Jeff had been already; in fact, he lived there, studying abroad near Lake Biwa for a semester in college. We went with Jeff’s brother Kevin as well, who had lived in Japan for a year, teaching with the JET program.
We set a fast pace over our 16 days in the country. Here’s how we spent our time.
Days 1-4: Tokyo
We arrived in the afternoon on a Saturday and made our way to our Airbnb in Shinjuku. All of the Airbnbs we stayed at in Japan were self check-in, which was very convenient.
We were tired, so we basically had dinner and went to sleep. On Day 2, we activated our JR passes and walked around Harajuku and Shibuya, stopping at Meiji Shrine.
Day 3 was our visit to the Tsukiji Fish Market – we skipped the tuna auction and checked out the fruit and vegetable auction instead (not very tourist friendly). We ate at Daiwa Sushi then walked around in Ginza, had a nap, and walked around Shinjuku.
On Day 4, we had lunch at Nakajima, walked around Shinjuku National Gardens, checked out Senso-ji and Asakusa, and got on the night train to Okayama.
Day 5: Naoshima
On the morning of Day 5, we arrived in Okayama and transferred to Uno, then took a ferry to Naoshima, which is a small “art island.” We dropped off our luggage and grabbed bikes, which came with our guesthouse. We checked out the art houses in Honmura and looked at the outdoor sculptures at Tsutsujiso.
Day 6: Miyajima
The next morning, we took the ferry and then the train over to Hiroshima, put our luggage in lockers, and took a train and another ferry to Miyajima. It was rainy that day but we still enjoyed walking around, looking at Itsukushima Shrine, and watching the deer. In the afternoon we went back to Hiroshima and checked in, and had dinner with a friend who lived nearby.
Day 7: Himeji and Osaka
I woke up on Day 7 with an aching knee, which was unfortunate because the next day I was supposed to be going on a Cycle Osaka food tour which would include a lot of biking. I was able to cancel for a refund, thankfully. We went to Himeji as planned but I decided not to go up in the castle because it had a lot of steps. We could see it well walking around the base. We went on to Osaka, and spent an evening eating street food in Dotomburi.
Day 8: Osaka and Kyoto
In the morning, Kevin and Jeff went off to the bike/food tour, while I took the metro over to the Osaka Aquarium. It’s rather large and a good aquarium! I was then supposed to meet the guys at our lockers, but had to wait for Kevin to find his lost backpack – don’t worry, he found it! Once we got to Kyoto, we checked out Arashiyama Bamboo Grove at dusk and had some ramen.
Days 9-11: Kyoto
The first full day in Kyoto, we took it easy and just went to Ginkakuji, the Kaleidoscope Museum, Nishiki Market, and a karaoke place. That doesn’t seem all that easy in retrospect, but it wasn’t actually much walking and we did it fairly slowly.

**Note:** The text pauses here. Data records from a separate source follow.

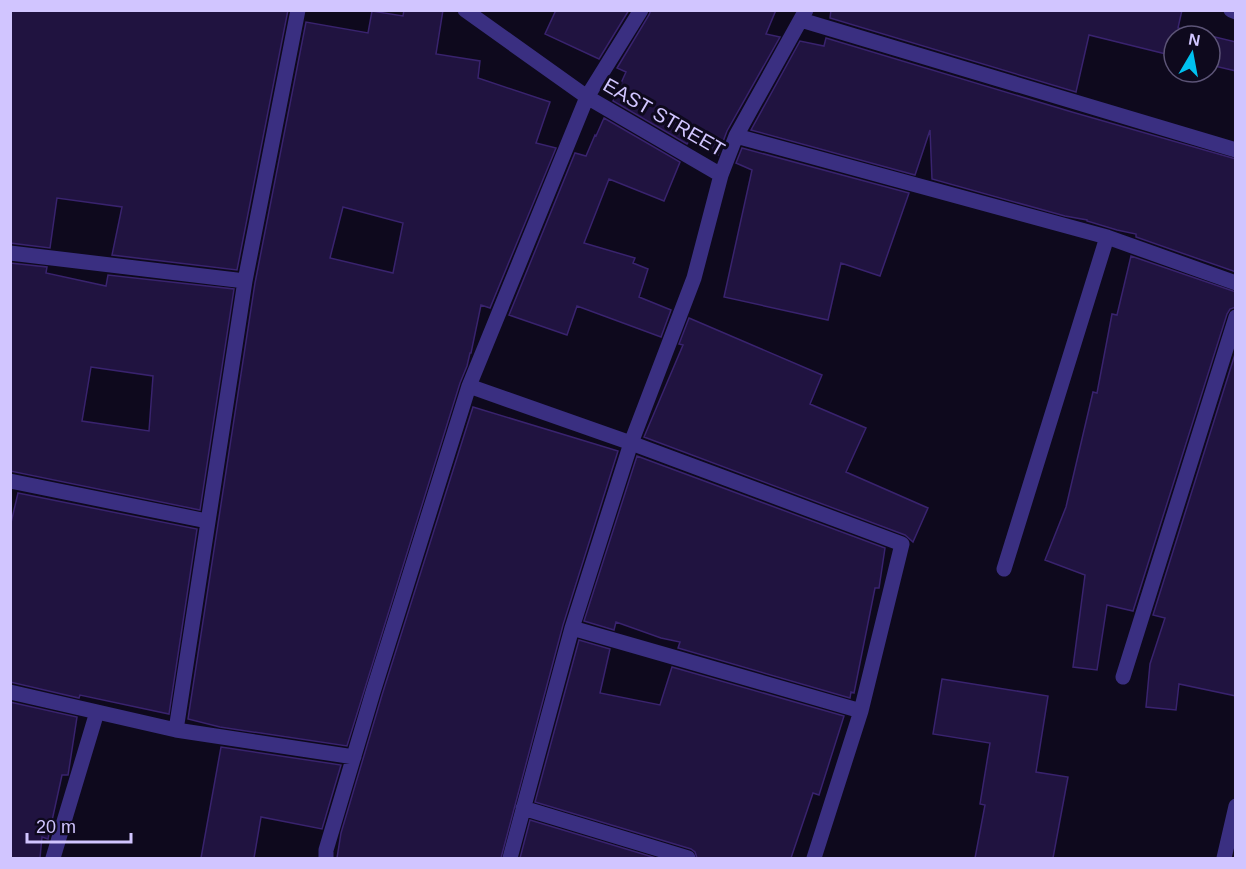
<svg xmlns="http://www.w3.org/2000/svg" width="1246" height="869" viewBox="0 0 1246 869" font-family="Helvetica,sans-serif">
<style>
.building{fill:#201340;stroke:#39236e;stroke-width:1.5;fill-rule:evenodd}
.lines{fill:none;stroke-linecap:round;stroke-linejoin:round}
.minor{stroke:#3a2f81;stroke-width:15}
.labels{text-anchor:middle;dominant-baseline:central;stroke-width:6;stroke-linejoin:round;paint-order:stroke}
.street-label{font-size:20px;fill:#d1c5ff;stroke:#0e091d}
</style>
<rect width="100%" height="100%" fill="#0e091d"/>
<path class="building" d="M10,10H288L237,270L112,255L122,207L57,198L50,248L10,243Z
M404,10H443L436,54L480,61L478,78L550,102L536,143L556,148L490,308L481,305L471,353H470L467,366L460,383L347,746L220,727L188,719L255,283L306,22L368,33L372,11L403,16ZM343,207L403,223L393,273L330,258Z
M556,10H629L599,59L545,34Z
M651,10H776L766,34L780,37L727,131L718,155L689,141L687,144L613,101L626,72L617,68L649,15Z
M831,10H1182L1178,28L1236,42V71L1210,65V36H1174V56L1089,35L1076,92L830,18Z
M826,38L1072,112L1236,159V272L1136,237V234L1117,230L1087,221V220L1065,216L932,179L930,130L915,175L751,130L800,41L824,46Z
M604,118L680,162L664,201L609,179L584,243L635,258L633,263L648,269L639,297L671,310L661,337L577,306L567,335L509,315L575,153L586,156L595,135L596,136Z
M742,148L909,193L880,276L841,263L828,320L724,297L752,170L736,163Z
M1131,256L1236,292V307L1230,309L1227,314L1133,611L1107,605L1097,670L1073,667L1085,575L1045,560L1066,507L1093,392L1097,393L1112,314L1117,315Z
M10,263L47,267L46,273L106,286L108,275L234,289L200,510L10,471ZM91,367L153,376L149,431L82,421Z
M689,318L822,375L810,404L866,428L846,472L928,508L913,542L905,535L644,437L683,345L679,344Z
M1236,351V696L1179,684L1176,710L1146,707L1150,664L1165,618L1153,615Z
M473,407L618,451L563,625L501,858H337L341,833L382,695Z
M637,456L885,548L879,588H875L854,693L851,692L850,698L678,648L680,642L661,638L616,622L614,630L584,621Z
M18,493L197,529L169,714L80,695L79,698L10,682V527Z
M579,640L610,649L600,693L660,705L672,667L844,716L819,795L813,793L791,858H697L695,852L691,849L535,802Z
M942,679L1048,696L1036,772L1068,777L1053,858H975L985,805L980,804L990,743L933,734Z
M10,702L77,717L69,769L68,775H62L48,839L42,837L40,858H10Z
M221,747L341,765L322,829L261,817L254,858H201Z
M530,820L656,858H520Z"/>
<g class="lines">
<path class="minor" d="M465,10L587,97L721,175L736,136L806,10
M1231,10L1236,12
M801,20L1236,150
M736,136L1107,237L1236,283
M10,253L245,281
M469,386L631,443L902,544L861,711L814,858
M10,481L207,521
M1004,569L1107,237
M572,628L861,711
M1123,677L1236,317
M10,692L176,730L354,757
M176,730L245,281L298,10
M523,808L688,858
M53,858L97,712
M326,858V850L373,692L469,386L587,97L641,10
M510,858L572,628L631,443L694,278L721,175
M1224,858L1236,806"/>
</g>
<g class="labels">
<g class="street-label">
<text transform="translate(664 117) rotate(30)">EAST STREET</text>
</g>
</g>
<rect width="1246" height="869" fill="none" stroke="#d1c5ff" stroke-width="24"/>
<g transform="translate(1192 54) rotate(10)"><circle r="28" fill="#0e091d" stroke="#5c5477" stroke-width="1.5"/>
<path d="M0-4.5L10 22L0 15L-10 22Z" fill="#00c1f0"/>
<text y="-9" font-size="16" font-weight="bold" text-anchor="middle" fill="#d1c5ff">N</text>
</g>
<path d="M27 833v9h104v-9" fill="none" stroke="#d1c5ff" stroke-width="3"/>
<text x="36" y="833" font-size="18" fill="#d1c5ff" stroke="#0e091d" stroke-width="4.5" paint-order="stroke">20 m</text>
</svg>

Day 10 was Kiyomizu-dera and our lunch at Kikunoi, a kaiseki restaurant with three Michelin stars. It was amazing and took four hours! We also did a bit of shopping.
On day 11, we walked around Fushimi Inari in the rain and relaxed at the zen gardens at Tofukuji.
Days 12-13: Kanazawa
In the morning, we got on the train to Kanazawa. We ate a late lunch at Ippudo Ramen upon arrival, and did the day’s last tour of the Ninja Temple.
The next day, we got an early start and walked around Kenroku-en, which is a beautiful garden. We had lunch at a French restaurant, walked around Higashi Chaya District, ate “unmelting” ice cream, and had sushi for dinner.
Days 14-16: Tokyo and Kamakura
On Day 14, we took the train back to Tokyo and did some shopping on Kappabashi Cooking Street.
The next day, we did a day trip to Kamakura to see a festival where there was horseback archery, and went to the ramen museum in Yokohama.
Our last full day was spent hanging out in Akihabara, visiting an owl café, and picking up our last souvenirs.
We flew out on the following day, and said goodbye to a wonderful country.
While we definitely traveled faster than we were used to, it was okay for a little over two weeks. I would have liked to spend more time in most places we went, and seen some other spots, but I think we really packed in a lot of great stuff.
If you’re traveling this fast in Japan, I definitely recommend a rail pass – it was certainly worth it for us, both budget-wise and for the convenience. Trains in Japan aren’t cheap, especially if you want to get there fast.
Have you been to Japan? Where did you go?